▶ Activity
Please pull out every line in the rows below that contains the string "Golang".

▶ Material for this task
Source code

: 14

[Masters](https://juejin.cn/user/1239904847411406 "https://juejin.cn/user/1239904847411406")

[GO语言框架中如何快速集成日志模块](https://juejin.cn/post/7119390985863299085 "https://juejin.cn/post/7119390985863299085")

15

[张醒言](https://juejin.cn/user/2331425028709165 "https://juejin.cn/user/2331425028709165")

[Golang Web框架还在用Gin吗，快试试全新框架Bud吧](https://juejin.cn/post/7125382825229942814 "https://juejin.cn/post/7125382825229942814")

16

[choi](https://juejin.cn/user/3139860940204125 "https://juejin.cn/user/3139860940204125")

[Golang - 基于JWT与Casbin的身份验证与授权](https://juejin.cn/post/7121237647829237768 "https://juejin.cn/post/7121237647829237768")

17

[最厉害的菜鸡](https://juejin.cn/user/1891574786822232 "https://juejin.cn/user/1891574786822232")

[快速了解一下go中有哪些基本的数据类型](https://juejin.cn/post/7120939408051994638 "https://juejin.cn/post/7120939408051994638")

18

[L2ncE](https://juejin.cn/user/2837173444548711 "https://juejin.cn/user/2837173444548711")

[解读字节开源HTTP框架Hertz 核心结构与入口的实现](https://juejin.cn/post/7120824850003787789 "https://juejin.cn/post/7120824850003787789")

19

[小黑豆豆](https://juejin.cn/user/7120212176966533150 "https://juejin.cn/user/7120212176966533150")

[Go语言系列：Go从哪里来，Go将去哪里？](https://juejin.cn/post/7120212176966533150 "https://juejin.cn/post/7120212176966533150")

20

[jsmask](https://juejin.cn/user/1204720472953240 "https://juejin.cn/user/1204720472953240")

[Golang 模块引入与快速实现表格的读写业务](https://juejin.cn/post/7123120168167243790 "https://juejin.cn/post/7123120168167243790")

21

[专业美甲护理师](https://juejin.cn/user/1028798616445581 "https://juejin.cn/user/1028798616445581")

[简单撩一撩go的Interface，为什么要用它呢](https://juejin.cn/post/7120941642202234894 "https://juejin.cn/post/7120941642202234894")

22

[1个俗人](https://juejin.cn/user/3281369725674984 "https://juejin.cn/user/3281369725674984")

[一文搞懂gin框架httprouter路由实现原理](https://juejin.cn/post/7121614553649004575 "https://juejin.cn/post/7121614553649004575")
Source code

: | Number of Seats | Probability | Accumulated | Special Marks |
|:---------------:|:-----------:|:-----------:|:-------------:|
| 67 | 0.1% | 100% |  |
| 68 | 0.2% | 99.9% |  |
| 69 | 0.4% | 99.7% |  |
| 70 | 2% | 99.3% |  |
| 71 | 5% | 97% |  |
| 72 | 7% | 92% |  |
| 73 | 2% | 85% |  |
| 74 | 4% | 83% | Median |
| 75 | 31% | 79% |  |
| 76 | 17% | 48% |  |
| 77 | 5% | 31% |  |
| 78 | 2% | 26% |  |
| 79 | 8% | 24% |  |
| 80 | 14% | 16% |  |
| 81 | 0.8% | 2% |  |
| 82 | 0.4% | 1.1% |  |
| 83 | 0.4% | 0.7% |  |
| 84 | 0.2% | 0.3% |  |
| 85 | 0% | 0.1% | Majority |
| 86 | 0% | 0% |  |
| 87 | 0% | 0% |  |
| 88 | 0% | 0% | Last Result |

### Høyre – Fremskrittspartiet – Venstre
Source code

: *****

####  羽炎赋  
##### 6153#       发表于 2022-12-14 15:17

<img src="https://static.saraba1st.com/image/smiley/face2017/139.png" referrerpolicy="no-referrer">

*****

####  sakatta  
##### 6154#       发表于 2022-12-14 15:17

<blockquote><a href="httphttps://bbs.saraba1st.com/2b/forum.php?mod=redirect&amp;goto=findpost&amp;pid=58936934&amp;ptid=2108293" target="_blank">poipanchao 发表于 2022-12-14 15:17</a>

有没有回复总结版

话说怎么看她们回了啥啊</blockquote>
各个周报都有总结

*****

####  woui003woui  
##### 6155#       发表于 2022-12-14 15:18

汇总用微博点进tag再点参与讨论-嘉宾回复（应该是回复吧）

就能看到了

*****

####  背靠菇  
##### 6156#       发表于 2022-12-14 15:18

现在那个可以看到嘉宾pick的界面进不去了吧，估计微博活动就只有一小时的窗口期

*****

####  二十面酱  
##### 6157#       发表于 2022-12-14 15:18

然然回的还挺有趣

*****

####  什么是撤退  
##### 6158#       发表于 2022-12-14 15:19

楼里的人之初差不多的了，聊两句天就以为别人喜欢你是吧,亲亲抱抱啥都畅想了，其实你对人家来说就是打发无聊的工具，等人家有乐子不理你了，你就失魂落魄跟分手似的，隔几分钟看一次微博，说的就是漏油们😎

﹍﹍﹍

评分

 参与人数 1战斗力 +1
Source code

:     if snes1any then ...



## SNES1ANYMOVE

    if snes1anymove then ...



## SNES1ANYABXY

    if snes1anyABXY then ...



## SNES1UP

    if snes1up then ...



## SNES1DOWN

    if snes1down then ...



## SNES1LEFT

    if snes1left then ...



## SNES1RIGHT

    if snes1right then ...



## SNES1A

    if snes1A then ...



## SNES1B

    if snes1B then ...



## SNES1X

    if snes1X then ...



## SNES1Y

▶ Exercise answer
[Golang Web框架还在用Gin吗，快试试全新框架Bud吧](https://juejin.cn/post/7125382825229942814 "https://juejin.cn/post/7125382825229942814")
[Golang - 基于JWT与Casbin的身份验证与授权](https://juejin.cn/post/7121237647829237768 "https://juejin.cn/post/7121237647829237768")
[Golang 模块引入与快速实现表格的读写业务](https://juejin.cn/post/7123120168167243790 "https://juejin.cn/post/7123120168167243790")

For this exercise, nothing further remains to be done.